PROBLEM DETAILS:
Please read the records below and return each line holding the string "Your".

■ ■ ■ ■ ■ ■ ■

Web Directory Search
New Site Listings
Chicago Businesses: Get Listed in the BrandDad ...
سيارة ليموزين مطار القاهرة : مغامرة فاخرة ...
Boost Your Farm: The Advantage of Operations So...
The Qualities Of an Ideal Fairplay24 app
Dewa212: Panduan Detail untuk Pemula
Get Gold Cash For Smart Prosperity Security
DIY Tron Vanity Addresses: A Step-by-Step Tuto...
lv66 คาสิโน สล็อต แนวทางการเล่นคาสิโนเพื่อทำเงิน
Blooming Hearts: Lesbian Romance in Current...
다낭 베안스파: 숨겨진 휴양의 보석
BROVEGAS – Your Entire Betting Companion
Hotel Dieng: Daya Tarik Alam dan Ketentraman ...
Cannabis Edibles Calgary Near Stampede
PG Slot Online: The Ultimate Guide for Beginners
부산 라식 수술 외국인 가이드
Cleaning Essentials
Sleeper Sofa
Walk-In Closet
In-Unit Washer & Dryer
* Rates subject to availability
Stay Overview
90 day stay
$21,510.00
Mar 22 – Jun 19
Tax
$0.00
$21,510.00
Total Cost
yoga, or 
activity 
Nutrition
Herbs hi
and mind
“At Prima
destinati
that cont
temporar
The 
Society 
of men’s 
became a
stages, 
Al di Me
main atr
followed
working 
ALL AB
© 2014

■ ■ ■ ■ ■ ■ ■

TASK RESPONSE:
Boost Your Farm: The Advantage of Operations So...
BROVEGAS – Your Entire Betting Companion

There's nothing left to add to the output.